**Task instructions**.
Every line in the data below that includes "anchor" belongs in the answer, copied as it stands.

**Provided data**.
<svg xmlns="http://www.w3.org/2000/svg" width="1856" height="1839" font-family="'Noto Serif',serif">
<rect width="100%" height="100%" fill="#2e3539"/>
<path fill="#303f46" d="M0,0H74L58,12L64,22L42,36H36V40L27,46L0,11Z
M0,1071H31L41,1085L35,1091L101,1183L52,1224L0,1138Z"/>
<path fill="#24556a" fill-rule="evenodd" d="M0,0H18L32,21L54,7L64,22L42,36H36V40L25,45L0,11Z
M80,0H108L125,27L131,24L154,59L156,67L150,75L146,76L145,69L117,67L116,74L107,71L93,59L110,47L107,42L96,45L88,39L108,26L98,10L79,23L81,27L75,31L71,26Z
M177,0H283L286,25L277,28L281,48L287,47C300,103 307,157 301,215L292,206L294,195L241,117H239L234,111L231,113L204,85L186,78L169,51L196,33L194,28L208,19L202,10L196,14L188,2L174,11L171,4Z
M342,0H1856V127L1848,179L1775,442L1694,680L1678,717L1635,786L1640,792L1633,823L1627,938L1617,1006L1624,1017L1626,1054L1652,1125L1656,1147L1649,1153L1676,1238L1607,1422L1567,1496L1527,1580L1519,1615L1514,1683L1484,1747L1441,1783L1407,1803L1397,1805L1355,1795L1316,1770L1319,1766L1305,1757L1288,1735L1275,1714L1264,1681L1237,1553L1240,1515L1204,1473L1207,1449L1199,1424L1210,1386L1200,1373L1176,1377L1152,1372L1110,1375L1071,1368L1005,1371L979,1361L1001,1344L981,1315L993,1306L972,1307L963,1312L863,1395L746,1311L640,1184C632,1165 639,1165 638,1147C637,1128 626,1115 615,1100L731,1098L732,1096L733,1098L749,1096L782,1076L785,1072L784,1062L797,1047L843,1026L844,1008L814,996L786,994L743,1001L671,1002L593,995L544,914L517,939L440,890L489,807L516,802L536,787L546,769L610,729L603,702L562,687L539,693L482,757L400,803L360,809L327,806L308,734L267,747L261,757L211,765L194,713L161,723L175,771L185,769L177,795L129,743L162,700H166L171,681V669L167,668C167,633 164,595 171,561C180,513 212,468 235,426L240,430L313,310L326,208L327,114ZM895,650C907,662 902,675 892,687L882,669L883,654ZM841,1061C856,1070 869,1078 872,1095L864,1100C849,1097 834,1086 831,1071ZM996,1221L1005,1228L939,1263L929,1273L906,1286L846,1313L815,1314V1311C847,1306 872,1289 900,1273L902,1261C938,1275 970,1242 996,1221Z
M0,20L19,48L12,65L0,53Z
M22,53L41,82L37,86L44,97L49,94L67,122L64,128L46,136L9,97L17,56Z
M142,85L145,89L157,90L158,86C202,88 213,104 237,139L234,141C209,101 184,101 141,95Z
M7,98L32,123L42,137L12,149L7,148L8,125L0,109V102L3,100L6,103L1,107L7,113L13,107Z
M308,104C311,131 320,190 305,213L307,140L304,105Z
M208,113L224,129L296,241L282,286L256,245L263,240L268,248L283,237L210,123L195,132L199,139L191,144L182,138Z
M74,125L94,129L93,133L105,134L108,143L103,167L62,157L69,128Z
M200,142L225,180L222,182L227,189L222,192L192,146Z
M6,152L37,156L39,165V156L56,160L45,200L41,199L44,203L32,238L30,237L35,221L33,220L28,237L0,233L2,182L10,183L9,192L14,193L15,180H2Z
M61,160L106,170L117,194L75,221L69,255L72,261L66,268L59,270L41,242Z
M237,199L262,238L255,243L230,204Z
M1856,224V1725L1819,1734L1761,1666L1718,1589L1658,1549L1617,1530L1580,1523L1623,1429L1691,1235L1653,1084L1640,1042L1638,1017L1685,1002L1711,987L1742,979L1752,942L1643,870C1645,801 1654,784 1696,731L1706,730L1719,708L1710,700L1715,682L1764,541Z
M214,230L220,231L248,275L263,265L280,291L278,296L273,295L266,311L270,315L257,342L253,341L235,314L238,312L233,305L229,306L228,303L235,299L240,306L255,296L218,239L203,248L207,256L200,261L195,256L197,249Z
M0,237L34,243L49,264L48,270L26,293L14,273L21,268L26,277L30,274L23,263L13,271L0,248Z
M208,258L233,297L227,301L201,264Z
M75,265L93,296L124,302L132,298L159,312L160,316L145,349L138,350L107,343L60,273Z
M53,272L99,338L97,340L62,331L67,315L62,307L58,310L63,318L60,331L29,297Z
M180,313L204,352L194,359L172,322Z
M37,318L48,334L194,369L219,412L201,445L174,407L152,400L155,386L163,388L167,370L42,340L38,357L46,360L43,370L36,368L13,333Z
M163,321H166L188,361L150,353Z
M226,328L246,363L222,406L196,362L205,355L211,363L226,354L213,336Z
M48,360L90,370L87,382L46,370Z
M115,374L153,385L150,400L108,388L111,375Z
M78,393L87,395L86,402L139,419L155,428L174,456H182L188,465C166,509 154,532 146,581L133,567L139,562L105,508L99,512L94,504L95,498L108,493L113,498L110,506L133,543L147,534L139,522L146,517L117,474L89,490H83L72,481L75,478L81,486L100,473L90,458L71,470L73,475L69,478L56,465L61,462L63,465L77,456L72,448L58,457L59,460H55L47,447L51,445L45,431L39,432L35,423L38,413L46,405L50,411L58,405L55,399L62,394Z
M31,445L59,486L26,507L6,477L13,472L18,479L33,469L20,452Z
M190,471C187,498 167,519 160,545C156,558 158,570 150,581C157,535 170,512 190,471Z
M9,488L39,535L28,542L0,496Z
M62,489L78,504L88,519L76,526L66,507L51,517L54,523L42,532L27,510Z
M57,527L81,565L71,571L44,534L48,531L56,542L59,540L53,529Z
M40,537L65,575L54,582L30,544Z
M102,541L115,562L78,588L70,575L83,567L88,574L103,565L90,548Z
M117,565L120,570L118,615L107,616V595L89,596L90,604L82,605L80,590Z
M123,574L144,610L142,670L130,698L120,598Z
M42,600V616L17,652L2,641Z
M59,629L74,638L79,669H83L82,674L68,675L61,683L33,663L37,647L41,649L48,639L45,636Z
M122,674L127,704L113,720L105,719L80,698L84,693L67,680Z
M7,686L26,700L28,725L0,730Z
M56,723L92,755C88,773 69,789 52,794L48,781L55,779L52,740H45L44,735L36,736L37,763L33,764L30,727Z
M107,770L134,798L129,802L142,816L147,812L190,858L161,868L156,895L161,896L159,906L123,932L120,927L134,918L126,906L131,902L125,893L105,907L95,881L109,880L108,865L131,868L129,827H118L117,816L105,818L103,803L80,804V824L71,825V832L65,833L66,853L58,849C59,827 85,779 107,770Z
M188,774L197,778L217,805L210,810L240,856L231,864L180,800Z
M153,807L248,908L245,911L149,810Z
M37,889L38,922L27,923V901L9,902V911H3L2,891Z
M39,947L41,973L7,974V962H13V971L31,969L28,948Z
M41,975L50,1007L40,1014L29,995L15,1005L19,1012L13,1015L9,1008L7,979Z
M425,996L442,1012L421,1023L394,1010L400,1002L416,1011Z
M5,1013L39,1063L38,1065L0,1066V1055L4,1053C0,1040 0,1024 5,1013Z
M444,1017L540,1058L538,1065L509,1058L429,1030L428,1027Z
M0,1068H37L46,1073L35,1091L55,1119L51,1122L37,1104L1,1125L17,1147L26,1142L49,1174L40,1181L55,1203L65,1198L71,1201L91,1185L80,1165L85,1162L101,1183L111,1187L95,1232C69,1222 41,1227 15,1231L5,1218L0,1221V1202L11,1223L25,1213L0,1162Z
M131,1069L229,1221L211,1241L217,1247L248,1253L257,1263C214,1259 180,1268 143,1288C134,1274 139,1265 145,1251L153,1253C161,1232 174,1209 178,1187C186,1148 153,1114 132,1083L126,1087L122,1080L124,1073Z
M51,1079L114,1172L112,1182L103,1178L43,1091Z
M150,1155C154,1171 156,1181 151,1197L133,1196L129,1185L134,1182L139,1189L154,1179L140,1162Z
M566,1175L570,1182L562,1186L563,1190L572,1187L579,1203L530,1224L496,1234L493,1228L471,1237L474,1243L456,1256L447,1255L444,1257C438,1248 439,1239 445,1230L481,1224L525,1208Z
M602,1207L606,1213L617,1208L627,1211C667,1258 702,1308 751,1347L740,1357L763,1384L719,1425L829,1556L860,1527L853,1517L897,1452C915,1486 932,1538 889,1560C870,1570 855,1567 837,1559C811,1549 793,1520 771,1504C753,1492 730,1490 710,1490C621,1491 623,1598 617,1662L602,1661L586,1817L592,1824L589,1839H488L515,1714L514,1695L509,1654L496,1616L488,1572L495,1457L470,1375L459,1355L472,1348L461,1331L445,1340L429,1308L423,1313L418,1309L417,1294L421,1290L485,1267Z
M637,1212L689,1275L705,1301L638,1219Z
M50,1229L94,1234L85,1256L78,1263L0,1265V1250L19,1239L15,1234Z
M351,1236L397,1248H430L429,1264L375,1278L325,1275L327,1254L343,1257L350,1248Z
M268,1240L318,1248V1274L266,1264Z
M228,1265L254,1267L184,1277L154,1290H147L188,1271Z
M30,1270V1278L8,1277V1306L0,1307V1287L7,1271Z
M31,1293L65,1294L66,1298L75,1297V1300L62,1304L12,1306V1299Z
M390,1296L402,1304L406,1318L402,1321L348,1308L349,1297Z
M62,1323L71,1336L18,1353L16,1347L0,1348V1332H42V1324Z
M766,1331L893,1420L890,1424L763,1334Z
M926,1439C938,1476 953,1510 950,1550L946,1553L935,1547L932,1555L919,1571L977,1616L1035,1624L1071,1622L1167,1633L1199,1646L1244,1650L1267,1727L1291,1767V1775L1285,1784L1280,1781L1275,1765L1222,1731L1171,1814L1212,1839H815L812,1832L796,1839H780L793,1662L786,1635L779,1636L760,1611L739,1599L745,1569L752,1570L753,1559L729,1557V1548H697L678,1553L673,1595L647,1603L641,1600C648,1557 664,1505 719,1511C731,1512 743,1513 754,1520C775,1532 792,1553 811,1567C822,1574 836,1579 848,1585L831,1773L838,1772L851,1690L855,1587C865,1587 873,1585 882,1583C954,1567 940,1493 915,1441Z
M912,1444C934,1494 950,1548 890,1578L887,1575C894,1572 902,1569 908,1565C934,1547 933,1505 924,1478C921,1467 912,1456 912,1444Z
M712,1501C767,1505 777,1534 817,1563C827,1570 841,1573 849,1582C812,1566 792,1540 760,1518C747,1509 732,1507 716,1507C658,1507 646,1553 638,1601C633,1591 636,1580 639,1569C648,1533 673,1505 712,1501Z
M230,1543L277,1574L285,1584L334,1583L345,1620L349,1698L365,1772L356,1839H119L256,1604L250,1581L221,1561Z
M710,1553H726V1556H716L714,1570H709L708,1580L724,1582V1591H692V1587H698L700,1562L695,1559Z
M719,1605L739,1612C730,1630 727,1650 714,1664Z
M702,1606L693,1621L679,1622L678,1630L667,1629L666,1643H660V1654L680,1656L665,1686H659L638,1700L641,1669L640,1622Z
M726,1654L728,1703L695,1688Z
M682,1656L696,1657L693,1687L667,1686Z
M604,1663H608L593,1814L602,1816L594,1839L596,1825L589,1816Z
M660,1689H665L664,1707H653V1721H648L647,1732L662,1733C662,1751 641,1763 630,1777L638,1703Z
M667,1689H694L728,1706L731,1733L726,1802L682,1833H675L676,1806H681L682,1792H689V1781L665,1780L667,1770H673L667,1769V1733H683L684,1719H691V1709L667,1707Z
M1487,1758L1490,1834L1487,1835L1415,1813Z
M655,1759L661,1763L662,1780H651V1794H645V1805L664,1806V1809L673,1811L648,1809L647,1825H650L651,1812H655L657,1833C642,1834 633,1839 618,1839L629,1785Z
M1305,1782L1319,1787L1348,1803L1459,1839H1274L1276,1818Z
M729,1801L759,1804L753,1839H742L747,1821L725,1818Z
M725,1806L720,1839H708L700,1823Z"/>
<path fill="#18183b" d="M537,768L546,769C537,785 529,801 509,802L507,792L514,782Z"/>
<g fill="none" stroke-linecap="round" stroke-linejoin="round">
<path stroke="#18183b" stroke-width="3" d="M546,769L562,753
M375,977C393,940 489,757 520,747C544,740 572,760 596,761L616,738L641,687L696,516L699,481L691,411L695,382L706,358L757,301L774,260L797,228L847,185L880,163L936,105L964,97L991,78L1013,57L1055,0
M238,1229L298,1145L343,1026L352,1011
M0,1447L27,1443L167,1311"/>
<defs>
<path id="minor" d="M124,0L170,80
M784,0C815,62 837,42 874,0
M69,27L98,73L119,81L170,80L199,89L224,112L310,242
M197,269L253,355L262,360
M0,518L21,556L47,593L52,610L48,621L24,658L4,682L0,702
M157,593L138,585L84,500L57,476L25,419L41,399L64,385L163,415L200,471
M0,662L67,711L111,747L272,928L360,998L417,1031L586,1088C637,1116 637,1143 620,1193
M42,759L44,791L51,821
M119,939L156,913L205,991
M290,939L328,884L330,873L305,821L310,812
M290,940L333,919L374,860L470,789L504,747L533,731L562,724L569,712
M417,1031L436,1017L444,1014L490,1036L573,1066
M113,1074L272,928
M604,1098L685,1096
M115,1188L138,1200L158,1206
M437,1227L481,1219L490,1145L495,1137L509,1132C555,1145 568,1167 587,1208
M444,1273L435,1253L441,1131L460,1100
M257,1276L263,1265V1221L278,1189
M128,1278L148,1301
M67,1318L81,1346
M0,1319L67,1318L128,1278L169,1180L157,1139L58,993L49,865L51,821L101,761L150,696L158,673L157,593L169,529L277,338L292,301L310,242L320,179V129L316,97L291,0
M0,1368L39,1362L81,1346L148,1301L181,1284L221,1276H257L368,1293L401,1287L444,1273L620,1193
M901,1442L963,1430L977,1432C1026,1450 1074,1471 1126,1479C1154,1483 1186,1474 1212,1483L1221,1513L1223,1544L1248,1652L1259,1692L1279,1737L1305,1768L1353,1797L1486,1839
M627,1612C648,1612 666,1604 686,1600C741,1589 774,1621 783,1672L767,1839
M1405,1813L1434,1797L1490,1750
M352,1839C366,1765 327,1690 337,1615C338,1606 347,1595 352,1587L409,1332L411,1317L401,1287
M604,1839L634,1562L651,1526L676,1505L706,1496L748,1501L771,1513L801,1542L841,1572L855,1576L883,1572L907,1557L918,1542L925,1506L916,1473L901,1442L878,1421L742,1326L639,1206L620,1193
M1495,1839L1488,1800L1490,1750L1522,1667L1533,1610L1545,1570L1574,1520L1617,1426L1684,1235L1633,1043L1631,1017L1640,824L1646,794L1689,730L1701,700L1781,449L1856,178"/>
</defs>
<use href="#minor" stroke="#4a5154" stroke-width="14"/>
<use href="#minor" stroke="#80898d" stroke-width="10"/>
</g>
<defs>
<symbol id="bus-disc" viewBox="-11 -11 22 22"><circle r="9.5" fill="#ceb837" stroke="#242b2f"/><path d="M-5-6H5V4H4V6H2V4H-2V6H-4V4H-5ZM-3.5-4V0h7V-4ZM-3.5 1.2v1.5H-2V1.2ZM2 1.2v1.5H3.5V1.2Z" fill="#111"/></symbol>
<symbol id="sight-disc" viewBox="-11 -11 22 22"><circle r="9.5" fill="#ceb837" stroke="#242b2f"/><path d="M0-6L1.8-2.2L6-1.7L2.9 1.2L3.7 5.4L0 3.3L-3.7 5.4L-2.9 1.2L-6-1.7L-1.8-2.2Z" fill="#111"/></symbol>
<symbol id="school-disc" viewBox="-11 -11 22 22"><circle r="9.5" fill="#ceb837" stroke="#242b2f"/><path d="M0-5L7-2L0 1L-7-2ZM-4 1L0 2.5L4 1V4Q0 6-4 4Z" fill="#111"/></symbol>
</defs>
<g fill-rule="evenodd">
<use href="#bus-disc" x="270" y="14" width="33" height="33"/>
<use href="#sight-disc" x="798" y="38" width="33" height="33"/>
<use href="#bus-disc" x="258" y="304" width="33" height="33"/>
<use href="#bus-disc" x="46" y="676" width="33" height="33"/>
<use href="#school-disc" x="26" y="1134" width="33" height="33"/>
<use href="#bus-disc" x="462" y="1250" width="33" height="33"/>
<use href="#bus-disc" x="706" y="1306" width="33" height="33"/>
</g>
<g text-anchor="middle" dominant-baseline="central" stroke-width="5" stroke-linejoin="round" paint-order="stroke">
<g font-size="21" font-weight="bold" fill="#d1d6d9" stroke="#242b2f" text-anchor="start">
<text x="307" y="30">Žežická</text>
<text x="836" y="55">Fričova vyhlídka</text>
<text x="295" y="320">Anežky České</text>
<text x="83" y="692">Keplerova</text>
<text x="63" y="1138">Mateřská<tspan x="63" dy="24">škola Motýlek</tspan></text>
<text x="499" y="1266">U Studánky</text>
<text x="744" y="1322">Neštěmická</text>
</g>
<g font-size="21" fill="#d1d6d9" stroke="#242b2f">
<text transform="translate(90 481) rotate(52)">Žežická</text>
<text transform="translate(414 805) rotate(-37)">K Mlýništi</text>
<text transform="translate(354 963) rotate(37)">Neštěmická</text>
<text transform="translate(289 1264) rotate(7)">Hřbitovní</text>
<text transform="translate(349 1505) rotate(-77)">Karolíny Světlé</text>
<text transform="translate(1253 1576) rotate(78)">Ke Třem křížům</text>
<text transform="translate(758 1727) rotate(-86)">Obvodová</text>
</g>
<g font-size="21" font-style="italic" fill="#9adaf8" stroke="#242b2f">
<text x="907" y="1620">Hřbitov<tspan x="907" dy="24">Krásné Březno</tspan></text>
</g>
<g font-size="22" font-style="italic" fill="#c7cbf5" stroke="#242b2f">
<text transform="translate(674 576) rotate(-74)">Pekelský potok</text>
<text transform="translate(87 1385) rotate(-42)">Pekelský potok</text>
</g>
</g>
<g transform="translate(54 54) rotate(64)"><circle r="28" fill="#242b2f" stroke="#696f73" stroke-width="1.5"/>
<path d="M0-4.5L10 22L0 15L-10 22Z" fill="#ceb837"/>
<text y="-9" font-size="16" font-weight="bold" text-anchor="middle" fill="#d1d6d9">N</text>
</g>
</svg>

**Answer section**.
<g text-anchor="middle" dominant-baseline="central" stroke-width="5" stroke-linejoin="round" paint-order="stroke">
<g font-size="21" font-weight="bold" fill="#d1d6d9" stroke="#242b2f" text-anchor="start">
<text y="-9" font-size="16" font-weight="bold" text-anchor="middle" fill="#d1d6d9">N</text>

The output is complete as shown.